2\. Sent him off for "a wonderful retreat" in GITMO.

I agree, the guy probably _was_ a genuine hoarder. It isn't a stretch to go
from hoarding tangible things (files, newspapers, etc.) to hoarding the
intangible (computer files).

Also, I do find it relatively suspicious that this guy worked in a prestigious
security tools area of the NSA and the FBI easily "traced" the Twitter account
to him.

That part definitely sounds like, as you suggest, the Russians showing off -
but, might I add, it also sounds like one of the other 5I's saying, "you bunch
of eedjits, look here!", you know, because "allies aren't supposed to spy on
allies".

------
burger_moon
Did he contact Kaspersky Labs with the intent to sell the secrets or to be a
whistleblower? The whole twitter thing doesn't really make sense.

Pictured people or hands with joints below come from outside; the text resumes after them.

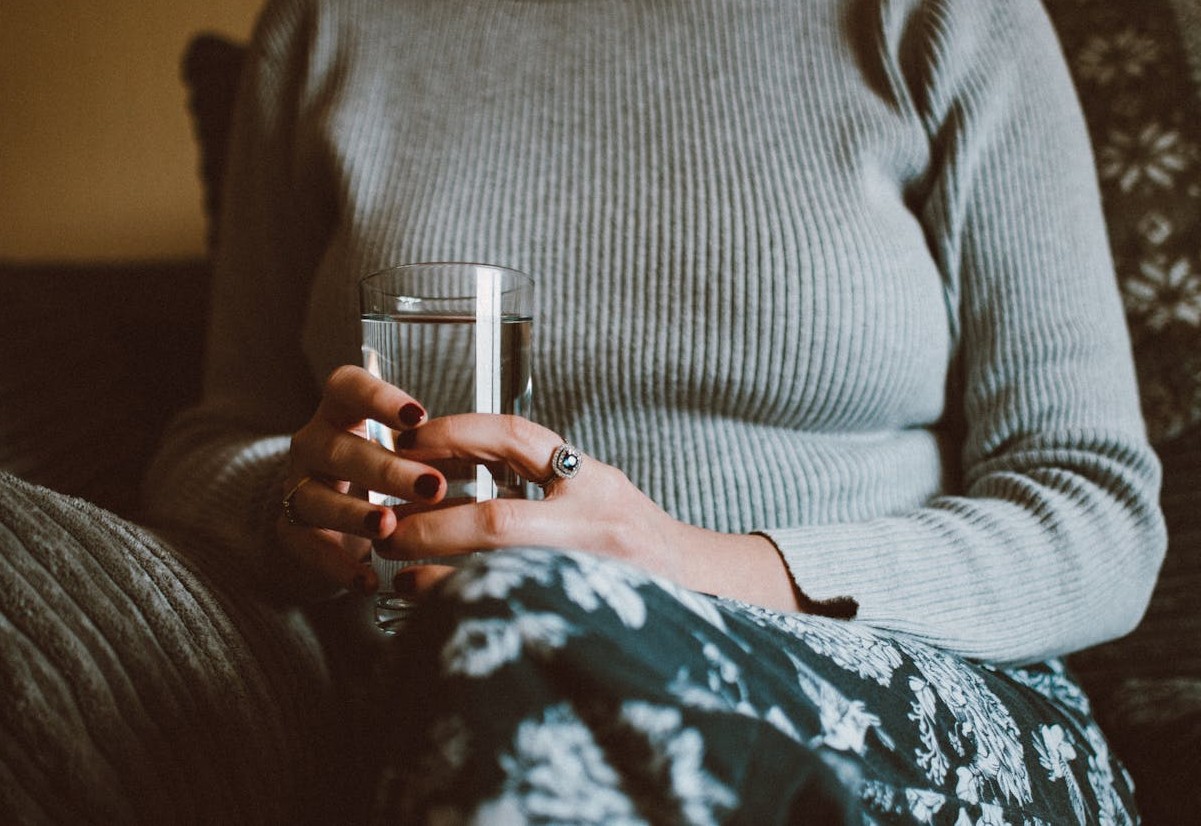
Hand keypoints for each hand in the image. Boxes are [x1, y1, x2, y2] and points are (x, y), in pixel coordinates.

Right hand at [276, 365, 445, 594]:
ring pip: (315, 497)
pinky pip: (308, 547)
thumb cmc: (379, 477)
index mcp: (342, 414)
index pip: (347, 388)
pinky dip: (338, 565)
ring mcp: (298, 487)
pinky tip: (368, 580)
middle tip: (432, 485)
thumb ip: (433, 449)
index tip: (418, 417)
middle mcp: (314, 445)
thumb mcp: (402, 453)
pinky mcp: (292, 532)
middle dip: (387, 468)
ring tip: (389, 527)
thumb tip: (499, 455)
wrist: (330, 525)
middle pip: (339, 448)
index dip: (378, 398)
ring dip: (355, 513)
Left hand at [376, 413, 803, 611]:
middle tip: (386, 529)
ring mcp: (595, 572)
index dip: (455, 433)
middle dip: (431, 525)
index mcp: (592, 480)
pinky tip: (434, 609)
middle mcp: (597, 521)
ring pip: (499, 574)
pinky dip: (466, 607)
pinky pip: (515, 611)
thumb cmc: (640, 543)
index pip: (516, 437)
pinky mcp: (590, 615)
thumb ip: (535, 481)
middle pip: (498, 519)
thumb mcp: (596, 493)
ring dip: (439, 575)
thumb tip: (441, 479)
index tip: (409, 440)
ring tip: (399, 573)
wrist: (709, 589)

Why is the going to school if he's planning to cash out in a way that he'd
have to flee the USG for the rest of his life?

------
ragerino
Warned by "Kapersky Lab"!

------
sneak
I'm really surprised that anyone in the judicial system can take these
prosecutions seriously after what Snowden showed us about the executive branch
being willing to entirely trample upon any semblance of even appearing to
conform to the constitutional protections that the judiciary is supposed to
enforce.

------
gcb0
and more importantly, will anyone be indicated by the lack of process that
allowed data to be copied for the 20years the article tak about? or the OS
backdoors that allowed "russian hackers to steal his personal information"
from a NSA top hacker (i.e. not your average joe, like you and me?)